▸ Document segment:
◆ ◆ ◆
Factor out common code to determine legality of hoisting and sinking. In
the case of the additonal use-sites, functional changes, if any, would
amount to esoteric bugs being fixed.
---
 .../lib/Transforms/Vectorize/VPlanRecipes.cpp |  4 ++
 .../Transforms/Vectorize/VPlanTransforms.cpp  | 49 +++++++++----------
 ...t-order-recurrence-multiply-recurrences.ll | 33 ++-----------
 3 files changed, 31 insertions(+), 55 deletions(-)

diff --git a/llvm/lib/Transforms/Vectorize/VPlanRecipes.cpp b/llvm/lib/Transforms/Vectorize/VPlanRecipes.cpp
index 931a5b7582c4e..343df72dfe7ba 100644
--- a/llvm/lib/Transforms/Vectorize/VPlanRecipes.cpp
+++ b/llvm/lib/Transforms/Vectorize/VPlanRecipes.cpp
@@ -70,6 +70,7 @@ bool VPRecipeBase::mayWriteToMemory() const {
     return cast<VPWidenIntrinsicRecipe>(this)->mayWriteToMemory();
   case VPCanonicalIVPHISC:
   case VPBranchOnMaskSC:
+  case VPDerivedIVSC:
   case VPFirstOrderRecurrencePHISC:
   case VPReductionPHISC:
   case VPScalarIVStepsSC:
@@ -86,6 +87,7 @@ bool VPRecipeBase::mayWriteToMemory() const {
   case VPWidenLoadEVLSC:
   case VPWidenLoadSC:
   case VPWidenPHISC:
+  case VPWidenPointerInductionSC:
   case VPWidenSC:
   case VPWidenSelectSC: {
     const Instruction *I =
@@ -119,6 +121,7 @@ bool VPRecipeBase::mayReadFromMemory() const {
   case VPWidenIntrinsicSC:
     return cast<VPWidenIntrinsicRecipe>(this)->mayReadFromMemory();
   case VPBranchOnMaskSC:
+  case VPDerivedIVSC:
   case VPFirstOrderRecurrencePHISC:
   case VPPredInstPHISC:
   case VPScalarIVStepsSC:
@@ -134,6 +137,7 @@ bool VPRecipeBase::mayReadFromMemory() const {
   case VPWidenGEPSC:
   case VPWidenIntOrFpInductionSC:
   case VPWidenPHISC:
+  case VPWidenPointerInductionSC:
   case VPWidenSC:
   case VPWidenSelectSC: {
     const Instruction *I =
diff --git a/llvm/lib/Transforms/Vectorize/VPlanTransforms.cpp b/llvm/lib/Transforms/Vectorize/VPlanTransforms.cpp
index 84817d78a077a..f38193cf11cb8 100644
--- a/llvm/lib/Transforms/Vectorize/VPlanTransforms.cpp
+++ b/llvm/lib/Transforms/Vectorize/VPlanTransforms.cpp
@@ -130,6 +130,24 @@ bool VPlanTransforms::tryToConvertVPInstructionsToVPRecipes(
   return true;
 }
 
+/// Return true if we do not know how to (mechanically) hoist or sink \p R out
+/// of a loop region.
+static bool cannotHoistOrSinkRecipe(const VPRecipeBase &R) {
+  // Assumes don't alias anything or throw; as long as they're guaranteed to
+  // execute, they're safe to hoist.
◆ ◆ ◆
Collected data
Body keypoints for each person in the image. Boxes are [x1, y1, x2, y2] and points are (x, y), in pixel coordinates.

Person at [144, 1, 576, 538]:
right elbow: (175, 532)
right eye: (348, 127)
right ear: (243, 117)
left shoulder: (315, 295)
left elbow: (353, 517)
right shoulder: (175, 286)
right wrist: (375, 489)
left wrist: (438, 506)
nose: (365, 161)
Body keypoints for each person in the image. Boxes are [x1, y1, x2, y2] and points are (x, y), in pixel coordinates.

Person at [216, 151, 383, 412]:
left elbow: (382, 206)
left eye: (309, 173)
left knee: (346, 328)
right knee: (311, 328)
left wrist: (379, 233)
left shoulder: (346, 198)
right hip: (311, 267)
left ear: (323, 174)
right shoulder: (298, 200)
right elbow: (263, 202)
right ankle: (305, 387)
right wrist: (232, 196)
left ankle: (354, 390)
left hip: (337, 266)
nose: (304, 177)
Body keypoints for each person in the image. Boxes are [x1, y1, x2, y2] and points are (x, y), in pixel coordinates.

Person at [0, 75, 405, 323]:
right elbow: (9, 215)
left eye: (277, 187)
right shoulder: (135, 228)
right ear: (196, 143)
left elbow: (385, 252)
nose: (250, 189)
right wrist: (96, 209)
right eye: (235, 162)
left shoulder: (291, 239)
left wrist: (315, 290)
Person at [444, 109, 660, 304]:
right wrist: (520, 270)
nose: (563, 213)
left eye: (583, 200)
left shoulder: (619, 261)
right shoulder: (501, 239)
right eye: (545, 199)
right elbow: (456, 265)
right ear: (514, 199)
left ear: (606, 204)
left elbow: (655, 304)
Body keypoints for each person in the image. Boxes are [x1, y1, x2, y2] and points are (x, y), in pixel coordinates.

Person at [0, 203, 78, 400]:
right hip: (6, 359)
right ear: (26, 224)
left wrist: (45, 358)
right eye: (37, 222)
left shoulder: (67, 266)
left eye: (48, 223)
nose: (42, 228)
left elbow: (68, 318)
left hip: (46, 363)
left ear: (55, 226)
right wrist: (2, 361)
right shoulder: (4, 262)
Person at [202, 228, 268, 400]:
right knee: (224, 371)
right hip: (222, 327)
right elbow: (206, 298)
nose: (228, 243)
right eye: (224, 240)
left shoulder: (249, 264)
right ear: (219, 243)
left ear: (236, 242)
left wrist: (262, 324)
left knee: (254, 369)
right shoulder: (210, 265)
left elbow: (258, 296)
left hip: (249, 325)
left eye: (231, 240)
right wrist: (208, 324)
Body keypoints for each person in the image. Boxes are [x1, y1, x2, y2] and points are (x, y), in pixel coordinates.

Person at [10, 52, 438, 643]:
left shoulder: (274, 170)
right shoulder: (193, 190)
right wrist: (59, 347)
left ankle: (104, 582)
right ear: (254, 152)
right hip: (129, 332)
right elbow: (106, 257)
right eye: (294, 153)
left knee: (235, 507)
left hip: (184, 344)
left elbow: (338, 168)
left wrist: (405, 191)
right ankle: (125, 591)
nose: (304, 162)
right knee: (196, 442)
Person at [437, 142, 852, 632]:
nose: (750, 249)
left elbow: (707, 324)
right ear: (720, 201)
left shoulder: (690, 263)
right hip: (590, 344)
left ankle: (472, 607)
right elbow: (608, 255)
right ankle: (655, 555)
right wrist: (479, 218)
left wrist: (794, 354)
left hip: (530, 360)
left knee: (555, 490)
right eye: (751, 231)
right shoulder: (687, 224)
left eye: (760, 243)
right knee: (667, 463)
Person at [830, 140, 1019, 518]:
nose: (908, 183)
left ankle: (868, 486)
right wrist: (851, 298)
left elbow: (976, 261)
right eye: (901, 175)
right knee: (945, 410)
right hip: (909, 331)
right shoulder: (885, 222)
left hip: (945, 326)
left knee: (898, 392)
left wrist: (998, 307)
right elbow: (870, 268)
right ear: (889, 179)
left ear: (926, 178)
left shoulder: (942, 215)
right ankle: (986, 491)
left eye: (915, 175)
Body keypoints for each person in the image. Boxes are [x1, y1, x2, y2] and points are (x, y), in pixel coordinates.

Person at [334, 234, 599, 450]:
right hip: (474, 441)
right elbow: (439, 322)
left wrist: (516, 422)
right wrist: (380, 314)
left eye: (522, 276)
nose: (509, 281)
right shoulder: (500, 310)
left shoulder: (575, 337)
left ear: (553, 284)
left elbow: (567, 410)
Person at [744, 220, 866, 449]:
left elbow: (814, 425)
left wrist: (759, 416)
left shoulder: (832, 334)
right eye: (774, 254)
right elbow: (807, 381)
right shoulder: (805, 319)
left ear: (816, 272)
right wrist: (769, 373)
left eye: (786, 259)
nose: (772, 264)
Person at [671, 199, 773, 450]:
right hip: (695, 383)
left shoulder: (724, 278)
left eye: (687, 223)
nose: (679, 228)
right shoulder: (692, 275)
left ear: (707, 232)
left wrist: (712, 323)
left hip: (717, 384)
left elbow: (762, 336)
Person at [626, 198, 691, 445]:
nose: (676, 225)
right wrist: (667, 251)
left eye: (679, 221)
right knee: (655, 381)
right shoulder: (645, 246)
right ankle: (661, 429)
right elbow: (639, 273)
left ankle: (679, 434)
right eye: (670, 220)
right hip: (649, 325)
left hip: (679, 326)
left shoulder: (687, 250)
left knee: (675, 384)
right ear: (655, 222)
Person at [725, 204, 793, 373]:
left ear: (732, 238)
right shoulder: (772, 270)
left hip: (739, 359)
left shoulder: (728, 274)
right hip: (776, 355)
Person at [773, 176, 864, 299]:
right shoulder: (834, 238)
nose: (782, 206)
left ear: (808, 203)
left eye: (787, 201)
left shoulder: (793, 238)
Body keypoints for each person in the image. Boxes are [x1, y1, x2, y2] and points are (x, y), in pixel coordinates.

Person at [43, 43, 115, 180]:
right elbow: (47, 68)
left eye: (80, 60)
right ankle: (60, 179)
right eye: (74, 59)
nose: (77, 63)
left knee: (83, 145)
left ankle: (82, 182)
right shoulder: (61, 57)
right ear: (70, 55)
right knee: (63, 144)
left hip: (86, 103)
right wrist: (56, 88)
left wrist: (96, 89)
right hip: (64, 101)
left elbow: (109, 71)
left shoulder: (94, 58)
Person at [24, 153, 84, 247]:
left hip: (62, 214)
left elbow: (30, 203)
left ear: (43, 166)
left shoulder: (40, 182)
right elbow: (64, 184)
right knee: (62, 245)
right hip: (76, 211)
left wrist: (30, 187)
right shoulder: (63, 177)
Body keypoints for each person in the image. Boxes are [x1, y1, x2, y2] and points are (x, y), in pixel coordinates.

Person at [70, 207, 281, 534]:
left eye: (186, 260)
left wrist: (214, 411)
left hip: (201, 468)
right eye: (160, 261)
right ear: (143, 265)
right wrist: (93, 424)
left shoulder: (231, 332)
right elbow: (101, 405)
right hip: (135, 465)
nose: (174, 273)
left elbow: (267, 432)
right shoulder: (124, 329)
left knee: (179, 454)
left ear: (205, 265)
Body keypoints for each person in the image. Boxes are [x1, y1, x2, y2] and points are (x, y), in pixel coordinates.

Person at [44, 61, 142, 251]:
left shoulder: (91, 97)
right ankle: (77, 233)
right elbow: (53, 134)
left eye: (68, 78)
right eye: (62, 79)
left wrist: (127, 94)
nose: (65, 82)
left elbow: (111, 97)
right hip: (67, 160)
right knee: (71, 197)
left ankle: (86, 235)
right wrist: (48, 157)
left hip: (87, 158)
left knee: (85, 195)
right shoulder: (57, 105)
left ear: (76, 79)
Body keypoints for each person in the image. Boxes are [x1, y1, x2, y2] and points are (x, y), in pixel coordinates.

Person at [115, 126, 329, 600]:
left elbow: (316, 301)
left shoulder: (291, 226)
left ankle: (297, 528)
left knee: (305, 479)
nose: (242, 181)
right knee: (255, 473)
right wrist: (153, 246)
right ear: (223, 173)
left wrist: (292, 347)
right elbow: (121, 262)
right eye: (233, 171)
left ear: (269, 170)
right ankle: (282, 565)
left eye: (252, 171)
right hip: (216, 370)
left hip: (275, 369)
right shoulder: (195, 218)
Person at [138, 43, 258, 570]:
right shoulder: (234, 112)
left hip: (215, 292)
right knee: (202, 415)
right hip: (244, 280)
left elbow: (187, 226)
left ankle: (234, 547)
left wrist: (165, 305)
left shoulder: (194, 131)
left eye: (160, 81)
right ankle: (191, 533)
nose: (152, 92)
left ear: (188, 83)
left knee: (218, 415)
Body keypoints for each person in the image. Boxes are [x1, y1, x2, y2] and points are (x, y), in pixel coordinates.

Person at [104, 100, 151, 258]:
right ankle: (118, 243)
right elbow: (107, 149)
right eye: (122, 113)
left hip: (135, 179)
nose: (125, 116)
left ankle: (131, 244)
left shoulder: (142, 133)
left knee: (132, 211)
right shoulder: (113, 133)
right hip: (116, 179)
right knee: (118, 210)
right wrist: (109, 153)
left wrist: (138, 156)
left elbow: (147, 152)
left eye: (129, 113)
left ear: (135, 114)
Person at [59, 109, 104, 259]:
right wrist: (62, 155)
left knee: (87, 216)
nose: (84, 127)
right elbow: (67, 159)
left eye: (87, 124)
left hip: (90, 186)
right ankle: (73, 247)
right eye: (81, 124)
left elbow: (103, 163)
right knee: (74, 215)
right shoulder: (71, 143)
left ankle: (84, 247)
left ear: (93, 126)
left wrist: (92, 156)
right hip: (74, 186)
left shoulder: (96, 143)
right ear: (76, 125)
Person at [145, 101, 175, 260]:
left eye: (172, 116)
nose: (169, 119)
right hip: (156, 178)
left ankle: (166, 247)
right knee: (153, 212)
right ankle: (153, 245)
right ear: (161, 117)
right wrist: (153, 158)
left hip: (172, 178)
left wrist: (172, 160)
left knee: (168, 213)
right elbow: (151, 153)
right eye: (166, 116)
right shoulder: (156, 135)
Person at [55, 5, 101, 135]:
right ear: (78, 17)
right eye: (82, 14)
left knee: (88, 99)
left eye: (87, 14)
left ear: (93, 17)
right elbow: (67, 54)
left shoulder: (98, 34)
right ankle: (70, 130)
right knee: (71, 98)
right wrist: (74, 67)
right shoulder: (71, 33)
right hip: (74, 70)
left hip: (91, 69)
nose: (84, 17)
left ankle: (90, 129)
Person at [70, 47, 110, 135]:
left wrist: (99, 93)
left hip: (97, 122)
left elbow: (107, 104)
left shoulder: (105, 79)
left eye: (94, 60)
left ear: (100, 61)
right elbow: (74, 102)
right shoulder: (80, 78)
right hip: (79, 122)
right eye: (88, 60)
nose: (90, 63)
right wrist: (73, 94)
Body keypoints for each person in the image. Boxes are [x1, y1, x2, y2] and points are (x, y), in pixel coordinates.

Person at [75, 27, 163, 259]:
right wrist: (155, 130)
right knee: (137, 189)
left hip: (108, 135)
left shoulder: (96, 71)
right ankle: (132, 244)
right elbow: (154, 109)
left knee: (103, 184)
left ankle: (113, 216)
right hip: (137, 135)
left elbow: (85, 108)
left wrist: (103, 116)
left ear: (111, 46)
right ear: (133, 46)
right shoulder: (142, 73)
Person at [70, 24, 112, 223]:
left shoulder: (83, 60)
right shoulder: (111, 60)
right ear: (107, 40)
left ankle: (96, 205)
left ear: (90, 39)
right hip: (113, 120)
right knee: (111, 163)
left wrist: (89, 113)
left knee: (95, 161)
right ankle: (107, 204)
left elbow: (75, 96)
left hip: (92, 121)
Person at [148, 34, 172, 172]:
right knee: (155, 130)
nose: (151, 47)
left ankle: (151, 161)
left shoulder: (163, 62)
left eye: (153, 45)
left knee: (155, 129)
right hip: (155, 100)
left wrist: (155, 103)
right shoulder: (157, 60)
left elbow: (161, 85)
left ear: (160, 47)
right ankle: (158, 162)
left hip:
◆ ◆ ◆
Pick up the LLVM VPlan patch at the point where it stops and continue writing it. The entries come from a separate source unrelated to the patch.

+  if (match(&R, m_Intrinsic<Intrinsic::assume>()))
+    return false;
+
+  // TODO: Relax checks in the future, e.g. we could also hoist reads, if their
+  // memory location is not modified in the vector loop.
+  if (R.mayHaveSideEffects() || R.mayReadFromMemory() || R.isPhi())
+    return true;
+
+  // Allocas cannot be hoisted.
+  auto *RepR = dyn_cast<VPReplicateRecipe>(&R);
+  return RepR && RepR->getOpcode() == Instruction::Alloca;
+}
+
 static bool sinkScalarOperands(VPlan &Plan) {
   auto Iter = vp_depth_first_deep(Plan.getEntry());
   bool Changed = false;
@@ -1825,7 +1843,7 @@ sinkRecurrenceUsersAfterPrevious(VPFirstOrderRecurrencePHIRecipe *FOR,
         VPDT.properlyDominates(Previous, SinkCandidate))
       return true;
 
-    if (SinkCandidate->mayHaveSideEffects())
+    if (cannotHoistOrSinkRecipe(*SinkCandidate))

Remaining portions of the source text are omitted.